Further, the construction given comparable legislation in other states is given great weight in construing Ohio statutory provisions. Cf. Schneider v. Laffoon (1965), 4 Ohio St. 2d 89,96, 33 Ohio Op. 2d 468, 472, 212 N.E.2d 801, 806; Koster v.Boudreaux (1982), 11 Ohio App. 3d 1, 6-7, 11 OBR 12, 18,463 N.E.2d 39, 45. The Florida Public Record Act, Section 119.01 et *Page 125 seq., Fla. Stat. Ann. (West 1987), similarly provides that materials prepared exclusively in anticipation of litigation are not subject to disclosure. Id. at Section 119.07(3)(o). The Supreme Court of Florida, reasoning that the trial preparation exception constitutes the extent of its legislature's intended protection for attorney-client communications, held that its statutory attorney-client privilege does not constitute an exception to disclosure. North Miami v. Miami Herald PublishingCo. (Fla. 1985), 468 So. 2d 218, 220.
The Arkansas Freedom of Information Act, Sections 25-19-101 to 25-19-107, Ark. Code Ann. (1987), contains no trial preparation exception. Moreover, because the Act contains no express attorney-client privilege exception as one of the enumerated exceptions to disclosure, the Supreme Court of Arkansas held that litigation files are open to public review. Scott v. Smith (1987), 292 Ark. 174, 176, 728 S.W.2d 515, 516.
The cases from the state of New York cited by the appellees are unpersuasive. The New York Freedom of Information Law, Public Officers Law, Sections 84 to 90 (McKinney 1988), like the Arkansas statute, provides no express protection for attorney-client communications.

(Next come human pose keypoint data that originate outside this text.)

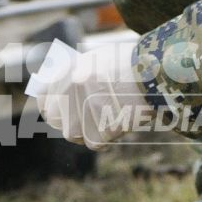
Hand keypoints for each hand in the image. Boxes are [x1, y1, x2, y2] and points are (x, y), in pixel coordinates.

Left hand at [26, 38, 151, 148]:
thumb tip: (65, 90)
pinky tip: (120, 126)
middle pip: (54, 118)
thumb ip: (79, 73)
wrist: (159, 71)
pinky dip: (107, 139)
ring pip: (74, 133)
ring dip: (88, 131)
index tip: (57, 111)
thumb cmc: (134, 63)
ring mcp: (83, 110)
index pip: (43, 96)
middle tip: (84, 122)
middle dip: (67, 121)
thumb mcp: (100, 58)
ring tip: (110, 118)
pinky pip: (95, 143)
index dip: (50, 105)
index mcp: (68, 70)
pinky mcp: (99, 129)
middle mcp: (70, 90)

Contrary to the holding of the Arkansas court, the court in Steele v. New York Dept. of Health (1983), 119 Misc. 2d 963, 966, 464 N.Y.S.2d 925, 927, held that the attorney-client privilege protected an intra-agency legal memorandum from disclosure. In Austin v. Purcell (1984),103 A.D. 2d 827, 478 N.Y.S.2d 64, the majority, declining to base its decision on the attorney-client privilege, merely held that a report prepared by an agency's independent counsel did not fall within one of the exceptions to disclosure for intra-agency materials.
The majority view in this case, compared to the hereinabove referred to holdings of our sister states, castrates Ohio's Public Records Law by applying an attorney-client privilege which is inappropriate in this case. Contrary to the appellees' contention, an attorney's compliance with the Ohio Public Records Law would not violate the Ohio Code of Professional Responsibility. The code expressly provides that an attorney may disclose his client's confidences and secrets as required by law. DR 4-101(C)(2). Further, the Ohio Public Records Law does not conflict with Ohio's attorney-client privilege as embodied in R.C. 2317.02(A). That provision only guarantees a testimonial privilege and is to be strictly construed. Cf. Weis v. Weis (1947), 147 Ohio St. 416, 34 Ohio Op. 350, 72 N.E.2d 245, 169 A.L.R. 668, paragraph four of the syllabus.
Finally, note that the contested memorandum dealt with the issue of whether an action by an elected official would violate this state's ethics in government laws. Certainly this issue was of paramount importance to the citizens of the appellees' community. The memorandum is precisely the type of material intended by the General Assembly to be subject to prompt public disclosure.
Accordingly, I would reverse the judgment of the trial court and remand for further proceedings.